Los dioses, o los más malvados demonios, escribieron el guión de esta final del mundo. "No se puede sufrir tanto, la puta madre", se repetía una y otra vez en cada encuentro, en cada abrazo después del pitazo final.
Lo repetíamos acá y era lo primero que decían allá los jugadores cuando les ponían un micrófono. "Somos argentinos y estamos destinados a sufrir", era lo que todos pensaban de una u otra forma.
Y si, en la final del 86 pasó también, ir ganando bien, el empate 2-2 casi sobre el final y el gol de Argentina en los últimos minutos para la gloria eterna. Acá tuvimos una vuelta de rosca más, ir ganando dos veces y tener que definir por penales.
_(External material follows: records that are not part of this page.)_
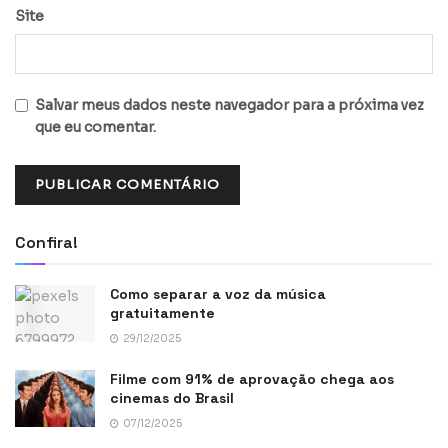
Site
Salvar meus dados neste navegador para a próxima vez
que eu comentar.
Confira!
Como separar a voz da música
gratuitamente
29/12/2025
Filme com 91% de aprovação chega aos
cinemas do Brasil
07/12/2025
Por delante vendrán días, semanas y años en los que se escribirán historias, crónicas, anécdotas de este 18 de diciembre. Dónde estábamos, con quiénes, si lloramos o no, si seguimos las instrucciones de las brujas a medida que el partido iba y venía, de qué nos acordamos, en quiénes pensamos, cuánto sonreimos cuando lo vimos a Messi enfundado en esa capa medio de hechicero levantando la copa mágica.
Nuestra generación, la que no vio a Diego levantar la copa en el 86, jamás había visto las calles de la ciudad como las vimos este domingo. Qué hermosa la alegría colectiva, qué hermoso ser felices así aunque sea un rato.
Bulevar, y todas las calles que caen en él, eran un hormiguero de Messi's: miles de camisetas celestes y blancas con el 10 y su nombre estampado en la espalda. Niños, niñas, mujeres, varones, travas, maricas, tortas, abuelas y abuelos, gente en silla de ruedas, con muletas, bebés recién nacidos, espuma y papelitos, gigantografías de Messi y Britney Spears, el chetaje y la negrada, sabaleros y tatengues. Todos, todas y todes, campeones del mundo.